- Born: Thomas Brennock Day March 7, 1932 New York City, New York, U.S.
- Died: June 15, 2021 (aged 89) San Diego, California, U.S.
- Education: University of Notre Dame Cornell University
- Occupation: President of San Diego State University
- Spouse: Anne Kohlbrenner ​ ​(m. 1953; died 2013)​
- Children: 9
- Scientific career
- Fields: Theoretical physics
- Thesis: Modes of de-excitation of mu-mesic atoms. (1957)

= Thomas B. Day =

American scientist and academic administrator (1932–2021)

Thomas Brennock Day (March 7, 1932 – June 15, 2021) was an American scientist and university administrator. He served as the president of San Diego State University (SDSU) from 1978 to 1996.

==Early life==
Day was born in New York City on March 7, 1932. He was the youngest of six children of an insurance salesman and department store clerk. His father died when Day was three years old. His interest in mathematics and science was piqued after reading science fiction and listening to stories from his older brother, an engineer who was employed on railroad bridges and tunnels. Day later attended Catholic boarding schools and was awarded a scholarship to attend college. He studied at the University of Notre Dame on the recommendation of his mother, graduating with a Bachelor of Science in Physics in 1952. He went on to obtain a Doctor of Philosophy in Physics from Cornell University in 1957.

==Career==
Day first worked as a research assistant and later a professor in the physics department at the University of Maryland in College Park, specializing in theoretical and experimental physics. In 1970, Day became the Vice Chancellor for Academic Planning and Policy at the College Park campus and was later appointed the Vice Chancellor for Academic Affairs at the Baltimore campus. Eight years later, he was appointed the sixth president of SDSU.
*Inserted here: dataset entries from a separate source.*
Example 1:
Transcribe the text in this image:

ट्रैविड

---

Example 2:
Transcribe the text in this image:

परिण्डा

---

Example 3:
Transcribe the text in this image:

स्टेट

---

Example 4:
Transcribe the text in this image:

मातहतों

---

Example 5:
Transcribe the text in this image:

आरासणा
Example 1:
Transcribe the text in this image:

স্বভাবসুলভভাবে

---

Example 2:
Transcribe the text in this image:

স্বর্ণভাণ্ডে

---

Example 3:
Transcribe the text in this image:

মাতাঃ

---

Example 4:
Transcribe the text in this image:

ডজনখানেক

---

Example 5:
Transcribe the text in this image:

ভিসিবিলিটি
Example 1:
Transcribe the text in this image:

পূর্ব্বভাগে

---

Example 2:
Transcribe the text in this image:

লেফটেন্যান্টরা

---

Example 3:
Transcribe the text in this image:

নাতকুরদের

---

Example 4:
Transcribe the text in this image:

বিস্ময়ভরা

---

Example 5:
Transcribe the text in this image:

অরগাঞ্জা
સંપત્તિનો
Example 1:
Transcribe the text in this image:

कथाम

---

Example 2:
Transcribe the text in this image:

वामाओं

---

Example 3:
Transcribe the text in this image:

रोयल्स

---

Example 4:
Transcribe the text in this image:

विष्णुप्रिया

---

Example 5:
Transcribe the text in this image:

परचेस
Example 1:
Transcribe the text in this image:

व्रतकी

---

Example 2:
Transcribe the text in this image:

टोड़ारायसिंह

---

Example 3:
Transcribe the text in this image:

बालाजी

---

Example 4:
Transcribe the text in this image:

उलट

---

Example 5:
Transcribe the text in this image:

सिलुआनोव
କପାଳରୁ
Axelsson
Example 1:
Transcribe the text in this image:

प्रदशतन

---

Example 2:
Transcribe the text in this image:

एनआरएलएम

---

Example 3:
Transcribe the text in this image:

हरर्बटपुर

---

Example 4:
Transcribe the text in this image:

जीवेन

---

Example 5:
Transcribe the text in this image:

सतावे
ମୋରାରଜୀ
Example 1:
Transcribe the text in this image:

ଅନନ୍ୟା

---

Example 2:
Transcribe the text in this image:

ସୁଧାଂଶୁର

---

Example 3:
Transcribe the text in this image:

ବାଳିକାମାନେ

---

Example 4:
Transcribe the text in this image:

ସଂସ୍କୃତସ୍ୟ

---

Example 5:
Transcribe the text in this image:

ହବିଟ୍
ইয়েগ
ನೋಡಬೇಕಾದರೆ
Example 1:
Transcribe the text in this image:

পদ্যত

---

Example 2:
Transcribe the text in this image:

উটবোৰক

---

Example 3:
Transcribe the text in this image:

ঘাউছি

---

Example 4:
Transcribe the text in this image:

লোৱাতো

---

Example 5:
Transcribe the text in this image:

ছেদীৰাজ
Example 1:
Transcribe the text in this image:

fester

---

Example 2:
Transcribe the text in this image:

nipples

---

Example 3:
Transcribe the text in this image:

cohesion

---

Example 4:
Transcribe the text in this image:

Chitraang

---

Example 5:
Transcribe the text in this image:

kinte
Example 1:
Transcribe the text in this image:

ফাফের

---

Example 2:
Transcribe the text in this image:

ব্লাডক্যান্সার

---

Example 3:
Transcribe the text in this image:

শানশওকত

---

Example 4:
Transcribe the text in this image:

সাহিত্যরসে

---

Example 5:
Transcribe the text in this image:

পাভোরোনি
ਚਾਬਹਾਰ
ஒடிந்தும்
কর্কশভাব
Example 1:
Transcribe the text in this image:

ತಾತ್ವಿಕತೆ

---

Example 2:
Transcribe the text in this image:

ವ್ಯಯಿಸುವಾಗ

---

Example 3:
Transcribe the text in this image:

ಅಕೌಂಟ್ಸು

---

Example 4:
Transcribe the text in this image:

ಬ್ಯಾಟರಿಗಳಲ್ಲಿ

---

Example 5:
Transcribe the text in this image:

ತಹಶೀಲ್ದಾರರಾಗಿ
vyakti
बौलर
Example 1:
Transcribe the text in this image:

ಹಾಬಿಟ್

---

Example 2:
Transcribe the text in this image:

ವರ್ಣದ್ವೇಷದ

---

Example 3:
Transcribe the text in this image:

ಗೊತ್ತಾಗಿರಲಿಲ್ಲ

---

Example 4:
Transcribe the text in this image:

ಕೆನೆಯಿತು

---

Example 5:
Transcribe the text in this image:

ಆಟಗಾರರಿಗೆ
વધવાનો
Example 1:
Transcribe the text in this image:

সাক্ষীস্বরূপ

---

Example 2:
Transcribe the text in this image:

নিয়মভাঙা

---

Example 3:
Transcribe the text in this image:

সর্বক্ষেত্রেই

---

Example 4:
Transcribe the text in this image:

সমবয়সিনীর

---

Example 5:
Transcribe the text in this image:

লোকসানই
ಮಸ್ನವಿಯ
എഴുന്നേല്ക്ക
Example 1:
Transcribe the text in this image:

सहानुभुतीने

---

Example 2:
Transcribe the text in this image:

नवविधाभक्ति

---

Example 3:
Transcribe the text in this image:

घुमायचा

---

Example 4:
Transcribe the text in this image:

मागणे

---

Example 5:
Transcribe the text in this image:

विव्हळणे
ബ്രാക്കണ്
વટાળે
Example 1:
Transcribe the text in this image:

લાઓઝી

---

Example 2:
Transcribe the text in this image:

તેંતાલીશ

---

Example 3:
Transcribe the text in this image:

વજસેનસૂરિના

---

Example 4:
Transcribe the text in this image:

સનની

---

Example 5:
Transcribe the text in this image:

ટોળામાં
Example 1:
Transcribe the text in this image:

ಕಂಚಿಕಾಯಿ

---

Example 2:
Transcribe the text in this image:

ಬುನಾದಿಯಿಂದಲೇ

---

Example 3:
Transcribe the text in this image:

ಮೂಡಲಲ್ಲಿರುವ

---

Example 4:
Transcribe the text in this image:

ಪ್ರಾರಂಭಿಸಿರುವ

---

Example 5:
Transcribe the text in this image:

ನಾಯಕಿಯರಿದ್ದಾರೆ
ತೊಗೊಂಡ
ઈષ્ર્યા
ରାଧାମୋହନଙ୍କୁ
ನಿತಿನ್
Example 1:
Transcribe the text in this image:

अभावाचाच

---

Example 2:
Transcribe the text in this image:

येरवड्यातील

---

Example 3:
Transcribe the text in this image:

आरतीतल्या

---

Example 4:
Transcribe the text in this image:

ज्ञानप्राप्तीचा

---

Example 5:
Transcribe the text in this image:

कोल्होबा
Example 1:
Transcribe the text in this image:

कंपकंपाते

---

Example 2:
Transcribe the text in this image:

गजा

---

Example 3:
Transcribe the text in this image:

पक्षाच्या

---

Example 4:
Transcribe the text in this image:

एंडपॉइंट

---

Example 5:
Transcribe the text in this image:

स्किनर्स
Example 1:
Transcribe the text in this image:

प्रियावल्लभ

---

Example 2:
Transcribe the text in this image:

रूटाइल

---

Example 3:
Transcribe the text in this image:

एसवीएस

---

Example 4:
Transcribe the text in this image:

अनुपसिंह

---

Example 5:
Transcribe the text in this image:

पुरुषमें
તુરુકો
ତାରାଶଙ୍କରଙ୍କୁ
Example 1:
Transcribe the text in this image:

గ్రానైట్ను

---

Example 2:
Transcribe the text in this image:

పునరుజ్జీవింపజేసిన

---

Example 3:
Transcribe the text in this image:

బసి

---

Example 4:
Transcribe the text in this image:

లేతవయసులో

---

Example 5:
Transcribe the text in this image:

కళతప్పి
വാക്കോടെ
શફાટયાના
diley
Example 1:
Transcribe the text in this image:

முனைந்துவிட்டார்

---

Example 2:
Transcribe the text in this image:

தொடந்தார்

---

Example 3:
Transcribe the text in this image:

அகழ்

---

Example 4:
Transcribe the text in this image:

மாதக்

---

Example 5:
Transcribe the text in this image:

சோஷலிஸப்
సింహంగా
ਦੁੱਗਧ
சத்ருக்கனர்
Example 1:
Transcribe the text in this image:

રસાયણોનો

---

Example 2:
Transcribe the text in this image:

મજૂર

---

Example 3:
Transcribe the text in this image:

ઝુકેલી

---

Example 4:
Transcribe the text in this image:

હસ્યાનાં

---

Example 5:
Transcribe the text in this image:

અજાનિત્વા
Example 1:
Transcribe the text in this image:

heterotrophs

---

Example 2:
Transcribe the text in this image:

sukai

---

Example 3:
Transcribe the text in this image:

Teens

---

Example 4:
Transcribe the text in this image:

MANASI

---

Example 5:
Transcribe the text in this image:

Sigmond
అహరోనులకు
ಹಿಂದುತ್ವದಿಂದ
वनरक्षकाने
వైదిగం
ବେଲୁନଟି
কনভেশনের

During his tenure, Day was credited with turning SDSU into a major public research university on par with the University of California system by increasing grants and research awards. He was also responsible for expanding the campus infrastructure of SDSU, inaugurating a North County campus in Vista – the precursor of California State University San Marcos – and helping to establish the present-day School of Public Health and the School of Communication. He advocated for affirmative action programs and selected Mary Alice Hill in 1983 to be the first female athletic director at a university with a Division I-A football program. Facing budget shortfalls in 1992, Day proposed sharp cuts that would have eliminated whole departments and laid off faculty. In August 1992, faculty passed a vote of no confidence in Day and asked the California State University Board of Trustees to replace him. An improvement in the budget situation led to the cuts being rescinded, but Day remained unpopular on campus, and was ultimately asked to resign, ostensibly for health reasons.

Day was a member of the National Science Board from 1984 to 1996 and a vice-chairman from 1990 to 1994. He was also a Senior Fellow of the California Council on Science and Technology and a former board member.

==Personal life==
Day married Anne Kohlbrenner (June 19, 1930 – March 9, 2013) in 1953. They met at a party while attending Notre Dame. Together, they had nine children. They remained married for 60 years until 2013, when she died at the age of 82 due to complications from renal failure.

Day died on the evening of June 15, 2021, at an assisted living center in Rancho Bernardo, San Diego. He was 89 years old.